Gün geçmiyor ki Suriye’nin kuzeyindeki İdlib bölgesinden yeni çatışma haberleri gelmesin ve bombaların altında can veren ya da yaralanan sivillere dair trajik görüntüler yansımasın...
Bunlar, üç hafta önce Moskova’da varılan ateşkes anlaşmasına rağmen oluyor. Açıkçası, Esad rejiminin kara ve hava kuvvetlerinin bölgedeki saldırıları hiçbir şey olmamış gibi devam ediyor.
İki ülke lideri de bu konuda yapılan çağrılara ve uyarılara rağmen bildiklerini okuyor.
Moskova’daki anlaşmadan sonra bir umut verilmişti: Taraflar bu mutabakata tam olarak uyacaklar, silahlar susacak, İdlib’in 3 milyonu aşan sivil halkı nihayet rahat bir nefes alacaktı... Bu da yakında Cenevre’de toplanacak olan diplomatlara iç savaşın mahvettiği bu ülkenin barışa kavuşması için masaya oturma imkânını verecekti...
Ne yazık ki daha işin başında ateşkesin bozulması bu umutları sarsıyor.
Neden dinlemiyorlar?
Esad yönetiminin acımasız şekilde kendi halkını bombalamasına “dur” diyecek olan veya demesi gereken başlıca ülke, onun destekçisi, müttefiki Rusya’dır.
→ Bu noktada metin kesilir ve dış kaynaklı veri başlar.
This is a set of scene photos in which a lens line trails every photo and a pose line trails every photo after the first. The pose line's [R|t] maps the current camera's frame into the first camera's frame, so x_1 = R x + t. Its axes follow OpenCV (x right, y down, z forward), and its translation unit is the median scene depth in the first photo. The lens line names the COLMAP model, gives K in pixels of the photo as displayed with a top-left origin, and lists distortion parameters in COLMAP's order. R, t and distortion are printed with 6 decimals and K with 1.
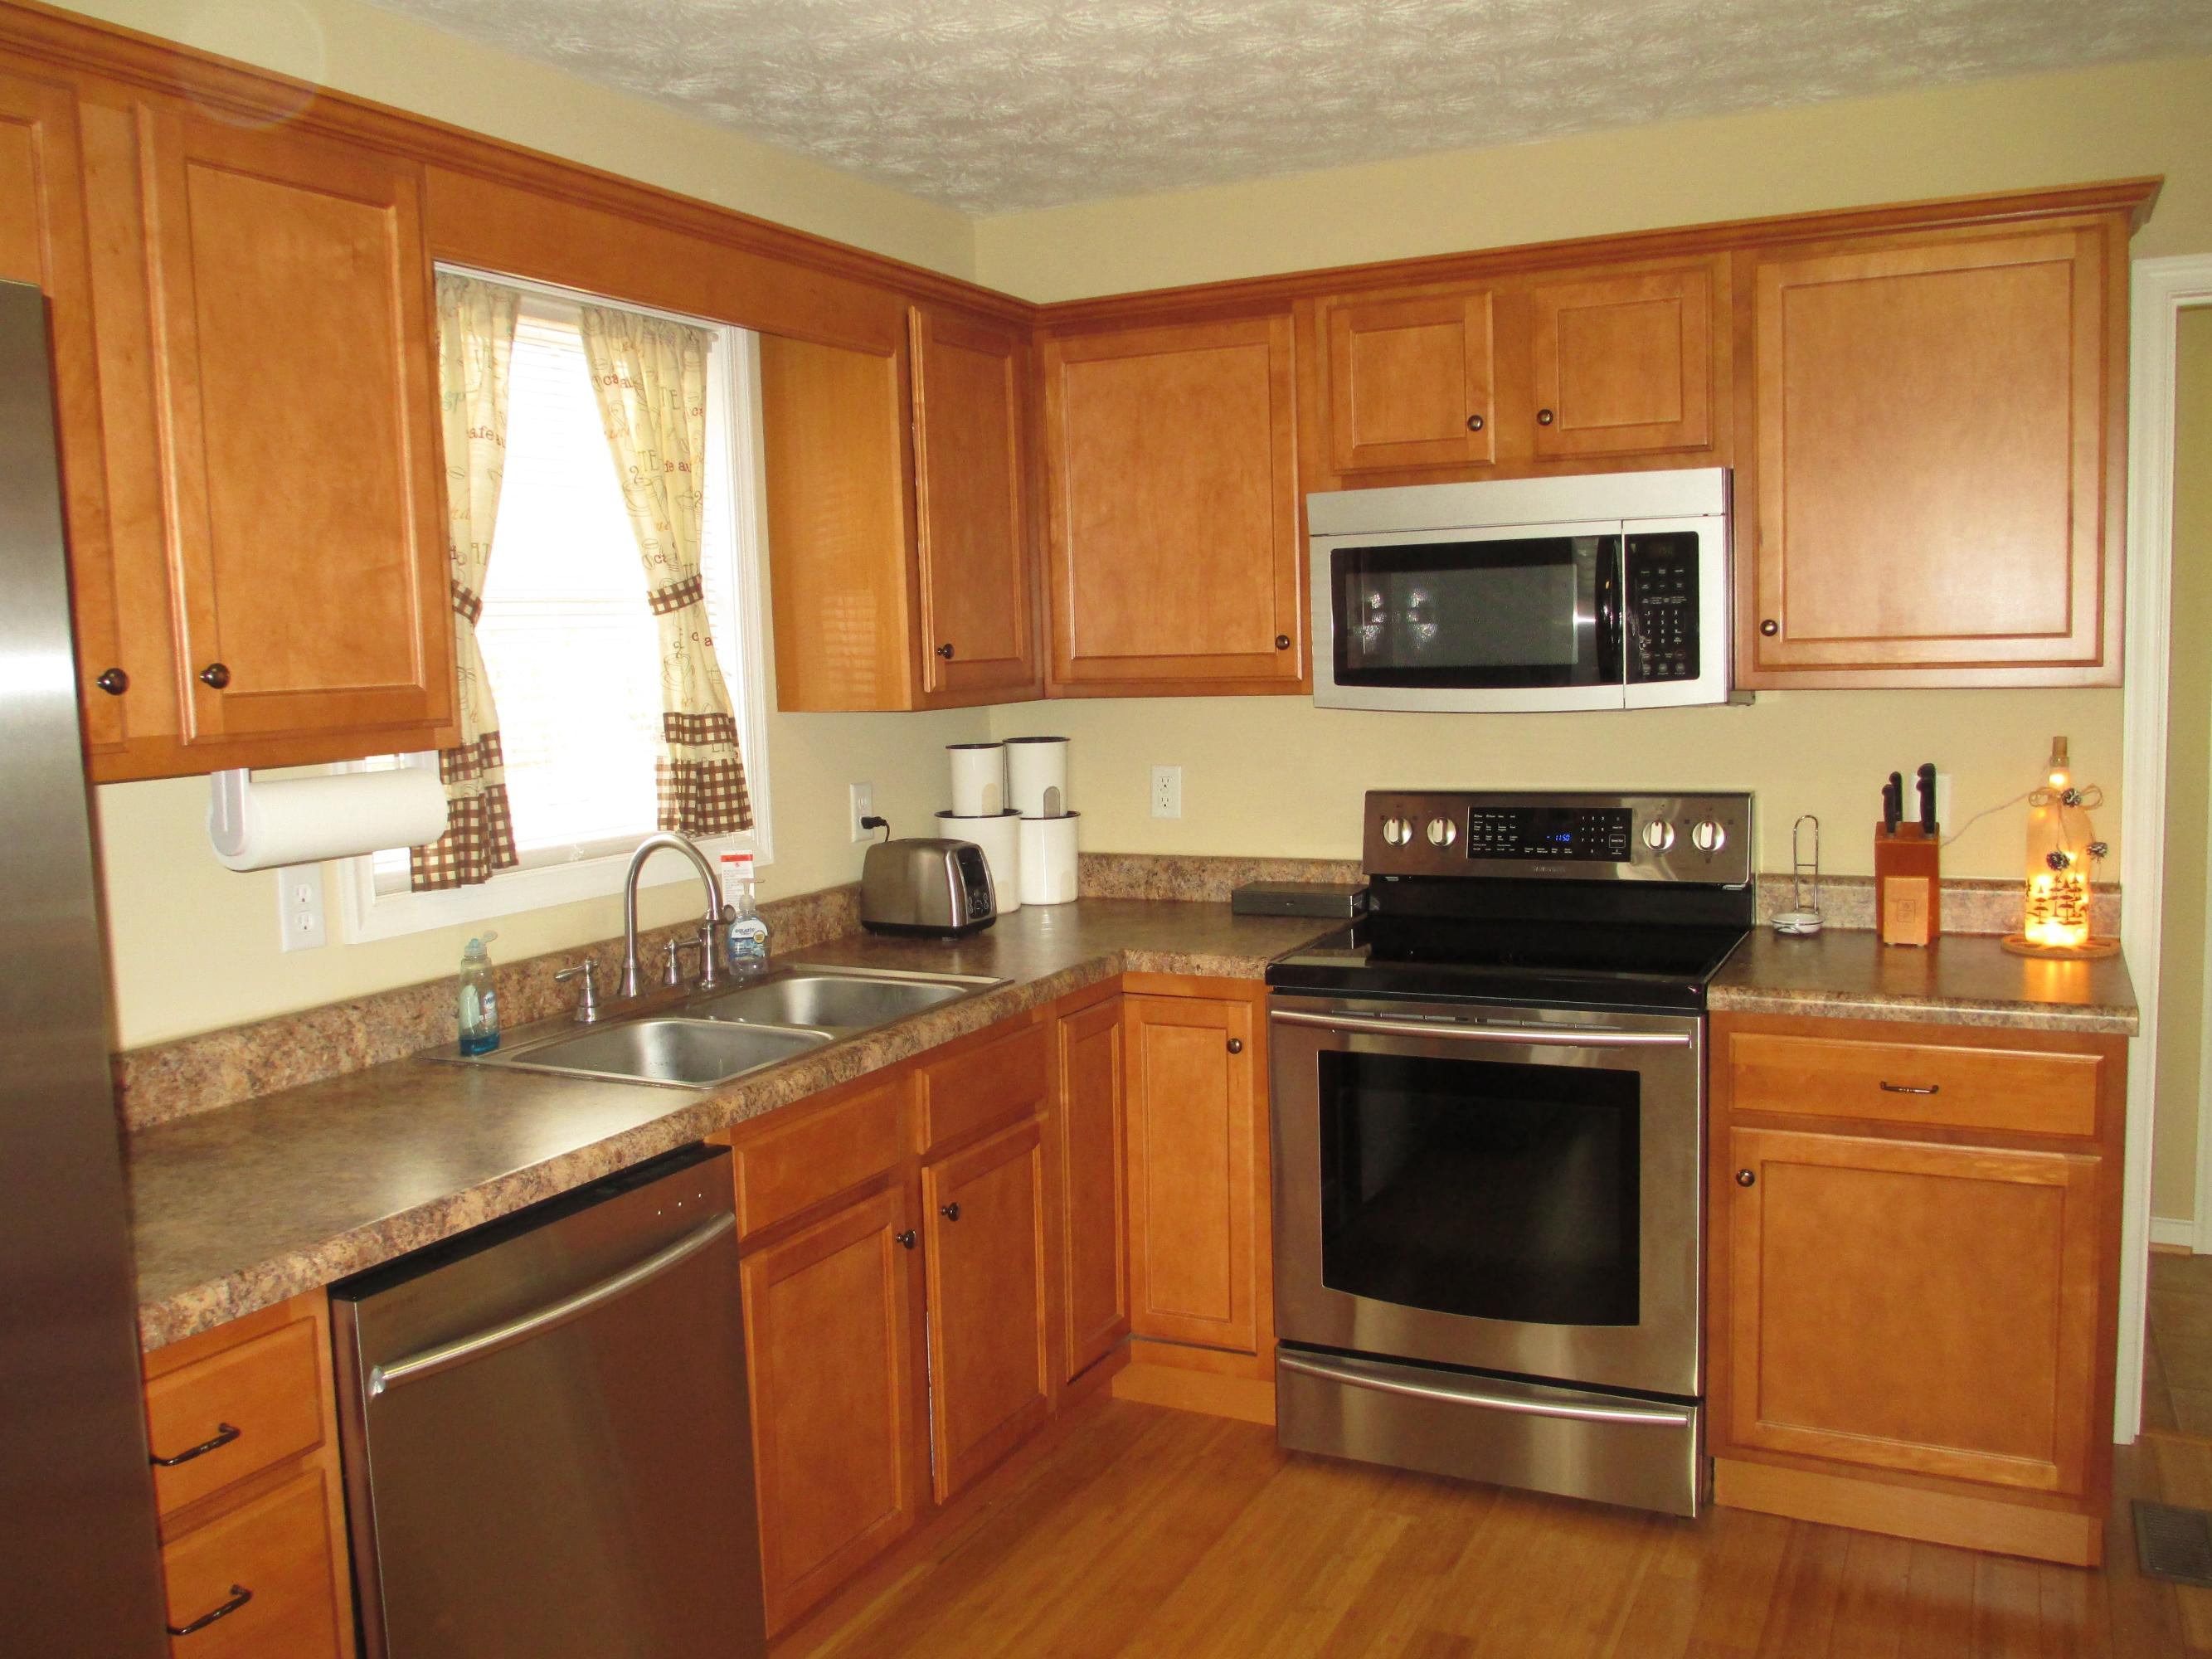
lens RADIAL K [[1847.1, 0, 1105.5], [0, 1847.1, 823.6], [0, 0, 1]] dist [-0.057815, 0.032057]
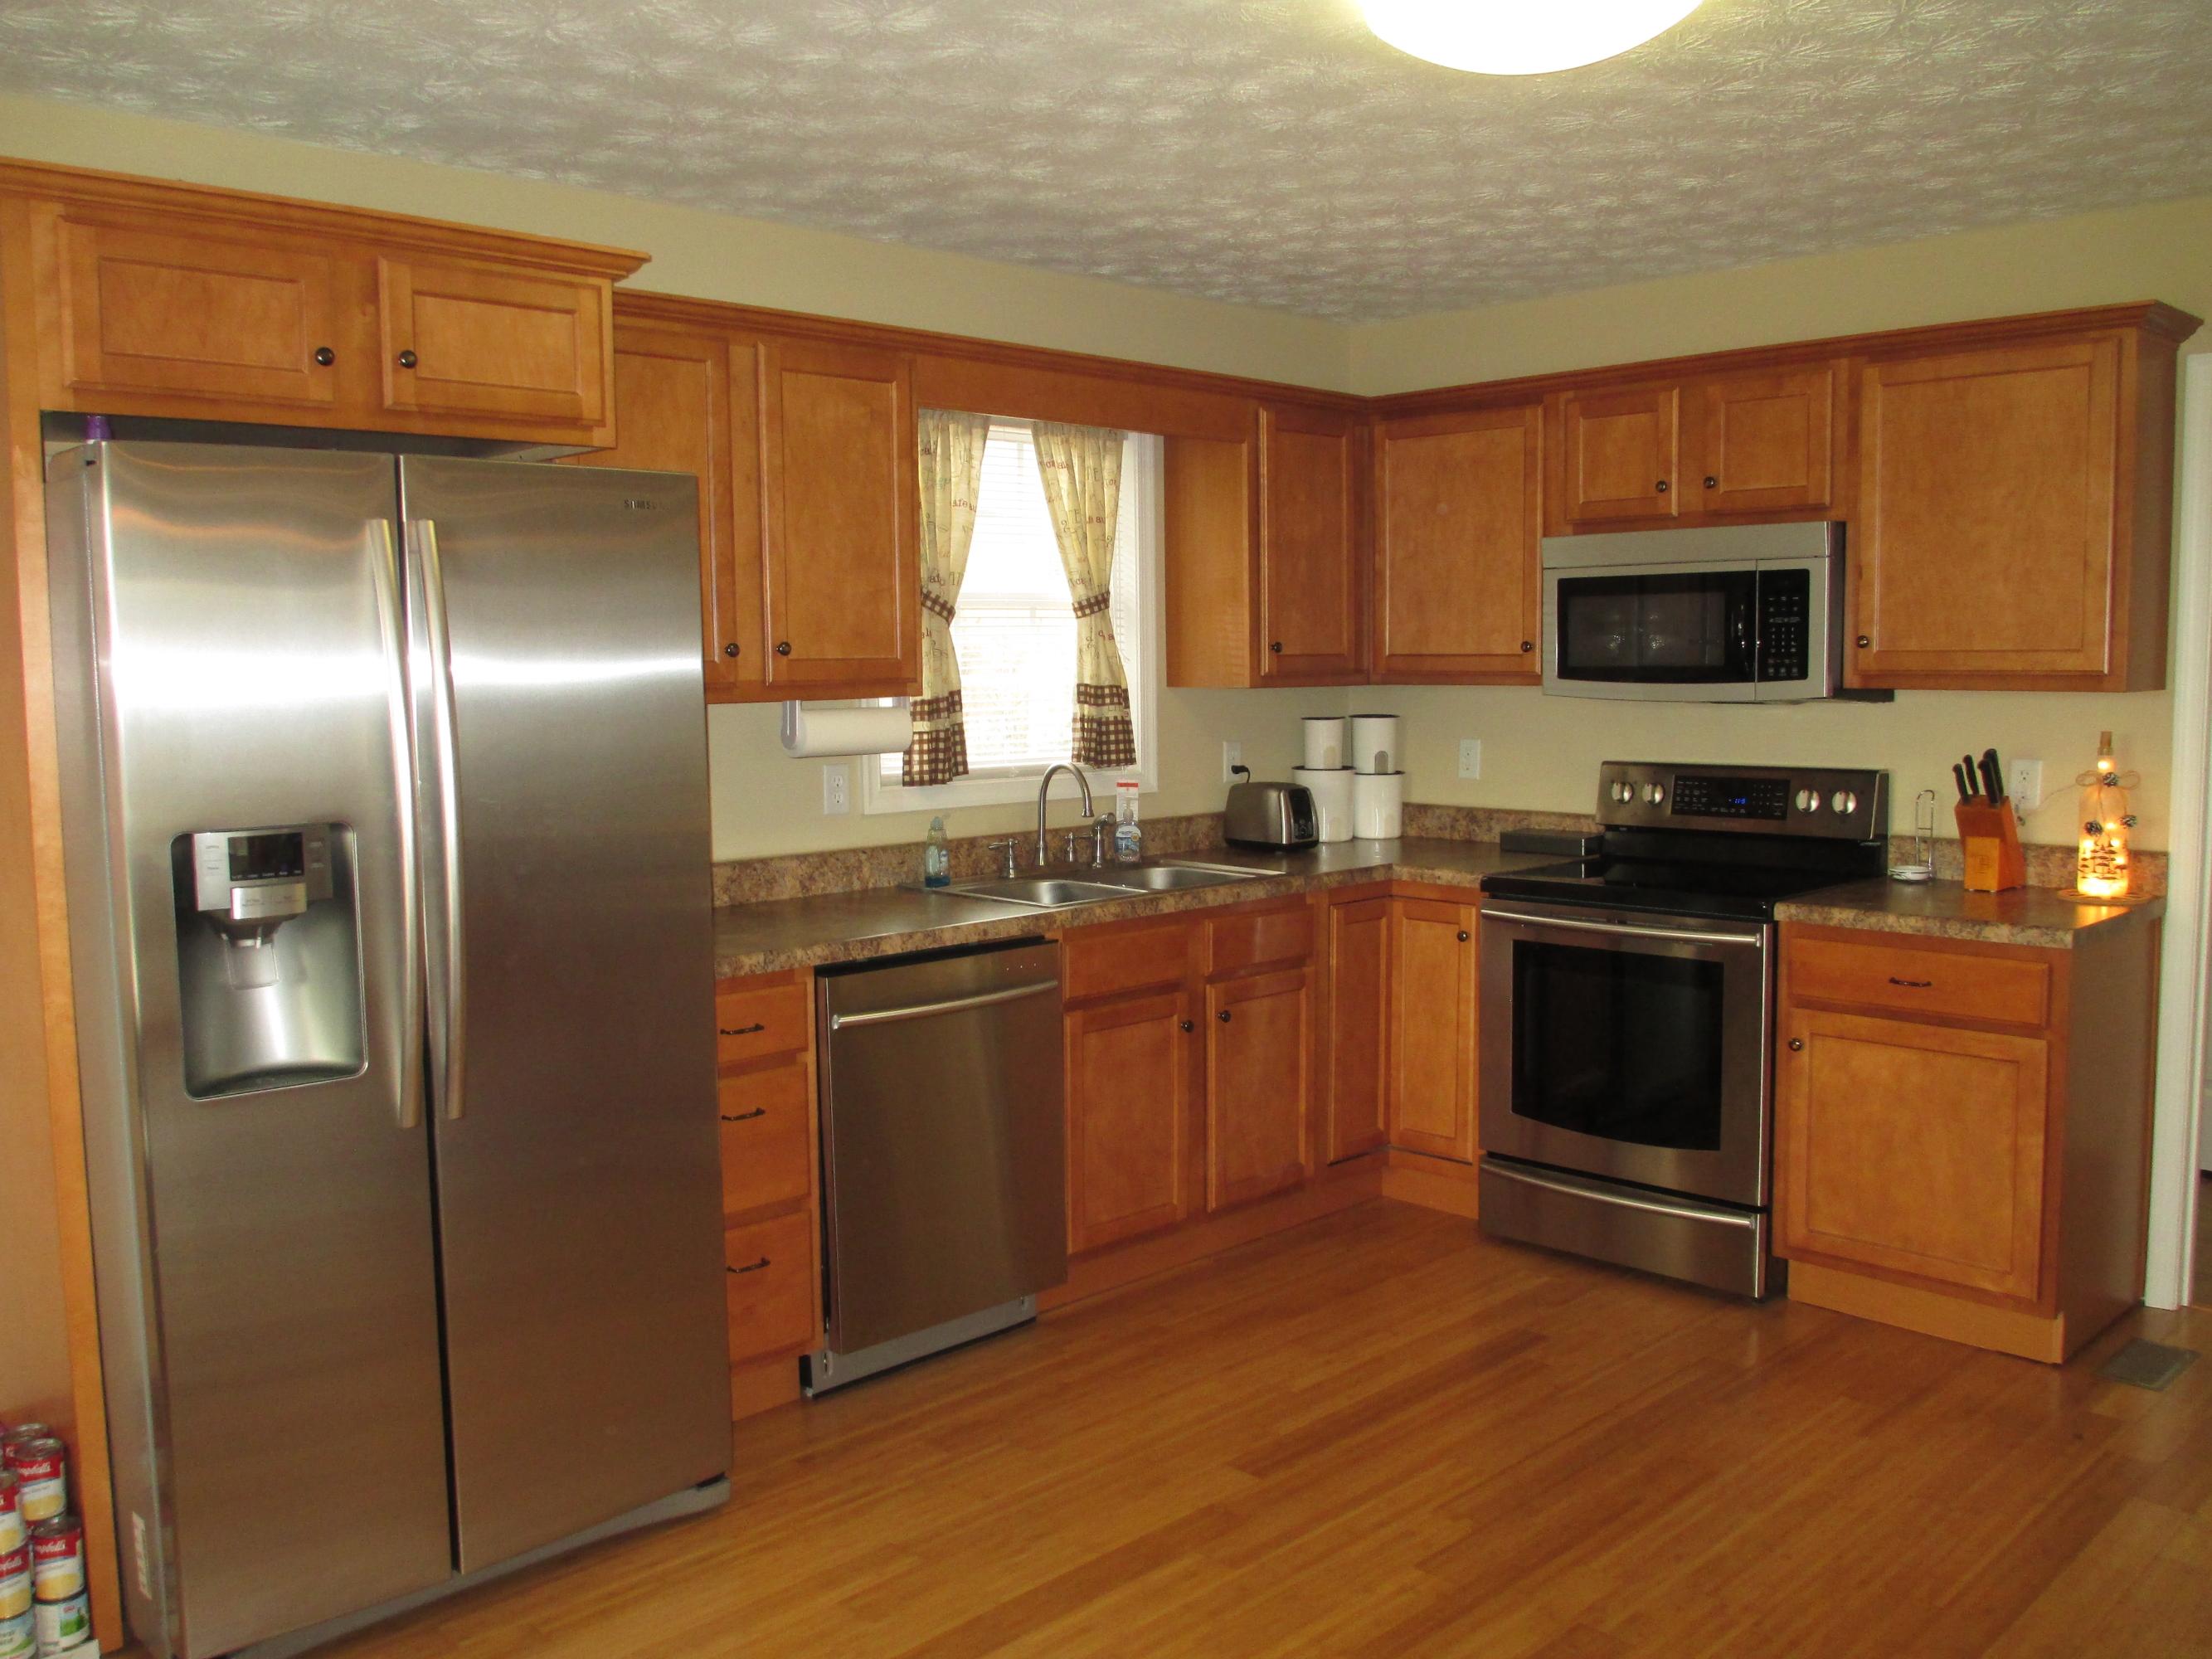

Öteden beri Esad’ın Putin’in söylediklerine itiraz edecek durumda olmadığı düşünülür. Ancak son olaylar farklı bir tablo ortaya koyuyor. Ya Esad Putin’i dinlemiyor, bildiğini okuyor ya da Putin de Esad’a karşı kesin bir “dur” demiyor, bunun için bastırmıyor ve hatta onunla danışıklı dövüş politikasını güdüyor.
Son gelişmeler bu ikinci şıkkın daha geçerli olduğu izlenimini güçlendiriyor. Yani, daha açık bir deyişle, Putin bir yandan dünyaya ateşkesin garantörü olmayı taahhüt ederken, diğer yandan kendi savaş uçaklarını, Suriye’ninkilerle birlikte, İdlib’i bombalamaya sevk ediyor: Sonuçta, ikisi de uluslararası camianın “dur” çağrılarını dinlemiyor.
Amaç ne?
Aslında İdlib cephesinden bu gördüklerimiz, Esad’ın, Putin’in onayıyla ve desteğiyle uygulamaya çalıştığı bir stratejinin göstergesidir. Amaç, çeşitli “cihatçı” grupların kendi kontrolleri altında tuttuğu ve buradan da Şam’a karşı savaş açtığı İdlib bölgesini bu unsurlardan temizlemek, bölgeyi kendi egemenliği altına almaktır. Hedef çoluk çocuk olmasa da “teröristler”in iç içe yaşadığı siviller de bombaların altında can veriyor.
Esad’ın askeri güçleri çok zorlanmakla beraber, son aylarda dilim dilim bölgenin bazı kesimlerini ele geçirdi. Bu operasyonlarını ateşkese rağmen sürdürmek istemesinin bir nedeni de sahadaki “de facto” durumla, Cenevre Barış Konferansı’na “güçlü pozisyonda” gitmektir. Bu aynı zamanda Rusya’nın da benimsediği ve desteklediği bir stratejidir.
Türkiye açısından
İdlib’deki ateşkesin başlıca mimarı olan Türkiye bu işi Rusya ile yürütmeye çalışıyor. Ancak son çatışmalar ve Moskova’nın Ankara’nın ısrarlı çağrılarına rağmen sürdürdüğü tutum, Türkiye’de de düş kırıklığı yarattı. Türk yetkilileri bu konudaki duygularını demeçlerinde açıkça dile getiriyorlar. Bununla beraber, Cumhurbaşkanı Erdoğan’ın belirttiği önemli bir husus var: Ankara, İdlib konusunda Moskova ile farklı (hatta zıt) pozisyonlarına rağmen, “stratejik ilişkilerini” aynen sürdürmeye kararlıdır. Yani açıkçası, Türkiye Rusya ile ilişkilerinde her şeyden önce kendi çıkarlarına öncelik vermektedir.
Kuşkusuz Putin İdlib dramına son verecek adımları atarsa, bu Türk diplomasisini ve de kamuoyunu rahatlatacaktır.